Data records
━━━━━━━━
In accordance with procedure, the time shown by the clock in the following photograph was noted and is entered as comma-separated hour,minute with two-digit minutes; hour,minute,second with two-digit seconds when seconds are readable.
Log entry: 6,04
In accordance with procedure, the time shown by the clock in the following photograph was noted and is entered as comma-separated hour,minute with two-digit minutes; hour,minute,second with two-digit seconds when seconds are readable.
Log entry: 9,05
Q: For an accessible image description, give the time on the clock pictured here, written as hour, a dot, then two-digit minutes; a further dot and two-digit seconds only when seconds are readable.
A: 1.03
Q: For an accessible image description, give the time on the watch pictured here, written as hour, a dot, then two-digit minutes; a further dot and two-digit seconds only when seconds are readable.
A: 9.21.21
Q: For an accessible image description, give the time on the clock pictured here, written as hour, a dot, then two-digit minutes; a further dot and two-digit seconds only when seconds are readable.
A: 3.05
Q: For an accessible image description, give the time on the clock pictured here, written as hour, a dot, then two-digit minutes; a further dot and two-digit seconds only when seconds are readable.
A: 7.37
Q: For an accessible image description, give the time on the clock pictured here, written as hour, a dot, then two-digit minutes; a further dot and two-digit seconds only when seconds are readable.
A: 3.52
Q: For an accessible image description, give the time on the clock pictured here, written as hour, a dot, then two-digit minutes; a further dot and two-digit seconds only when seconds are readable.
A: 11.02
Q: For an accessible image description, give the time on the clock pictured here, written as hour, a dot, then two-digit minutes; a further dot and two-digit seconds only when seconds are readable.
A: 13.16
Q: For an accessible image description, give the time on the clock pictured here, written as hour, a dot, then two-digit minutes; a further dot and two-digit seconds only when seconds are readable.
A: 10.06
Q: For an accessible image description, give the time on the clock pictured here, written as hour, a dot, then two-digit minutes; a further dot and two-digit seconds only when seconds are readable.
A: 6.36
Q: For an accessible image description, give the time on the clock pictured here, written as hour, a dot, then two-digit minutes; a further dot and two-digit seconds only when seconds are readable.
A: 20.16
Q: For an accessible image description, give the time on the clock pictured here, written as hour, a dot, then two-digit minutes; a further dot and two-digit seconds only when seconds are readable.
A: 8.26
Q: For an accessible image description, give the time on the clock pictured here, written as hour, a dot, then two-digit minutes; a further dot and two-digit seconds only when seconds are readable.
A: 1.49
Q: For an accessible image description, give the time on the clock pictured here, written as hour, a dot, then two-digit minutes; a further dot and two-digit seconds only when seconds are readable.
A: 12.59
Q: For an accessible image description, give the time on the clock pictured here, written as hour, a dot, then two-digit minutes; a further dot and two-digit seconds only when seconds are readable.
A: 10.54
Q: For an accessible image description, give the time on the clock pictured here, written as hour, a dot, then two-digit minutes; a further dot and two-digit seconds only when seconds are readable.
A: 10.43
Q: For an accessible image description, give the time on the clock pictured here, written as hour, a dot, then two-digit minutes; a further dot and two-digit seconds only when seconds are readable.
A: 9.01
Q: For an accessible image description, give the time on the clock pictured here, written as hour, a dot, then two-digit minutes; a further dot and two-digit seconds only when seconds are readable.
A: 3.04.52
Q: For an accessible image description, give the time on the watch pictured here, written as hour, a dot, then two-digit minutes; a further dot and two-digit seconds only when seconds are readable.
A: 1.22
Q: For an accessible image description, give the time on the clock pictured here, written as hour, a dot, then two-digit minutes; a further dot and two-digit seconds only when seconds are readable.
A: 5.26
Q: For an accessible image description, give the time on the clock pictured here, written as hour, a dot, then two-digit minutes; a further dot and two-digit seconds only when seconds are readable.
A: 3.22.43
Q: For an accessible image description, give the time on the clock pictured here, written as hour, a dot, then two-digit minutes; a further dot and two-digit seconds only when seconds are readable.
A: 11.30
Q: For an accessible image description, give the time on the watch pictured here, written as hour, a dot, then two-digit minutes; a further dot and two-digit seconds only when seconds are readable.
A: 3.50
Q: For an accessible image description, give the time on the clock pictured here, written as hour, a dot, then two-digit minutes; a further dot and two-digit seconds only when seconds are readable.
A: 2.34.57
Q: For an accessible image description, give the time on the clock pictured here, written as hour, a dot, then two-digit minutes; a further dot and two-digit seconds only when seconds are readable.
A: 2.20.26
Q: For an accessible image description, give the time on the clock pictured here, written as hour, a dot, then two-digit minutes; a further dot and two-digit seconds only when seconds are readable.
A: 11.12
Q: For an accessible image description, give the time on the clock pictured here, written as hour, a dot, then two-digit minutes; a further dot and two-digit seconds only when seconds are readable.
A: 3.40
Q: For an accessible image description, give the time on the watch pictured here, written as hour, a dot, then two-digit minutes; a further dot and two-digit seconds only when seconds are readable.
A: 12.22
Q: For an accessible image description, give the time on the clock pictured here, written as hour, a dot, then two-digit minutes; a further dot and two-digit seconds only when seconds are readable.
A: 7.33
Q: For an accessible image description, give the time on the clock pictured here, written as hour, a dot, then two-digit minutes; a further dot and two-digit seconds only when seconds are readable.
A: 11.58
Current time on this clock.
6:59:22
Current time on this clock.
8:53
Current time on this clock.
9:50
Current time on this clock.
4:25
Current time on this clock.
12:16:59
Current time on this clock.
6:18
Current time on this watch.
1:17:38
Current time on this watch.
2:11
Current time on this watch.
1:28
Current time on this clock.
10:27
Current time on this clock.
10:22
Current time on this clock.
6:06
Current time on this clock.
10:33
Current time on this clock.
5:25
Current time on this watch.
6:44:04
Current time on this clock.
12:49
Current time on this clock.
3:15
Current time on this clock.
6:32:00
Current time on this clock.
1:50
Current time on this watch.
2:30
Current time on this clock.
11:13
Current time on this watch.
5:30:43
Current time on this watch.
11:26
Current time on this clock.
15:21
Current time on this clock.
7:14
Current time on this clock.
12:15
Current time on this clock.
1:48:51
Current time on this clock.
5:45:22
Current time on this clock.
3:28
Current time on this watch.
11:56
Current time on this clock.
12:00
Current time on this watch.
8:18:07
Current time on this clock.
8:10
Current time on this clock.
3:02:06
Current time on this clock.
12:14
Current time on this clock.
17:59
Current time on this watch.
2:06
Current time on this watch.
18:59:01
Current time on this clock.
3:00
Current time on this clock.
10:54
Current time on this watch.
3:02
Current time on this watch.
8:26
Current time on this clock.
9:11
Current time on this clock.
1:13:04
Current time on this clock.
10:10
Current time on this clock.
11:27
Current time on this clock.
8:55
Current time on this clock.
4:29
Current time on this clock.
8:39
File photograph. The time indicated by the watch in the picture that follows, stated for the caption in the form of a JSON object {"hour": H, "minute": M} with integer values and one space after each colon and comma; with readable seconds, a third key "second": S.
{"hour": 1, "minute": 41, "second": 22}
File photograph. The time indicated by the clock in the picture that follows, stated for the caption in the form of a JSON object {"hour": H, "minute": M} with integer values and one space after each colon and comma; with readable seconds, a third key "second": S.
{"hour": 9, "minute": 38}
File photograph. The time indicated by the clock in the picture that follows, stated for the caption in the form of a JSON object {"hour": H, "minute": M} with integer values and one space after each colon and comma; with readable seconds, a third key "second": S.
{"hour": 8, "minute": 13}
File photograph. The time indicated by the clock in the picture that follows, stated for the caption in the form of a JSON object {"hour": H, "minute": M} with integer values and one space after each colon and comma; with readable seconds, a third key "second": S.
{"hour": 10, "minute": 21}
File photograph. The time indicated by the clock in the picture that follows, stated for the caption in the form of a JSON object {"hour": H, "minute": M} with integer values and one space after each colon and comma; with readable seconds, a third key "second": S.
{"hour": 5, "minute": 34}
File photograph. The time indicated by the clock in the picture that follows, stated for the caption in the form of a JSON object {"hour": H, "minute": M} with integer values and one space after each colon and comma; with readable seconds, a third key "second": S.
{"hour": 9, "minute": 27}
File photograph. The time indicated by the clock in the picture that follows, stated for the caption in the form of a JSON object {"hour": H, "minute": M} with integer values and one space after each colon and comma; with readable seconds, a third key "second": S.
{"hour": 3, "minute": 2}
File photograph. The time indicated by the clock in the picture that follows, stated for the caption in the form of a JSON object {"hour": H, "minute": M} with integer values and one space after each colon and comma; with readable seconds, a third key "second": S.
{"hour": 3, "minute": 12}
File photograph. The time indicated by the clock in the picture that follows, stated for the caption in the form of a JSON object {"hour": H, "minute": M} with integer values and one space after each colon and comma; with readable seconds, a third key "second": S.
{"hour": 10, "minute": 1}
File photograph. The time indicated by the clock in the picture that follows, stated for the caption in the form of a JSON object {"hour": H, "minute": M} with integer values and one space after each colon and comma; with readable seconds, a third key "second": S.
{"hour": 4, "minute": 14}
━━━━━━━━
Aim:
Can you write out the lines again, starting at the first line and ending at the line that contains "Log entry: 6,04", with "procedure" replaced by "protocol" and everything else left unchanged?

Task result:
In accordance with protocol, the time shown by the clock in the following photograph was noted and is entered as comma-separated hour,minute with two-digit minutes; hour,minute,second with two-digit seconds when seconds are readable.
Log entry: 6,04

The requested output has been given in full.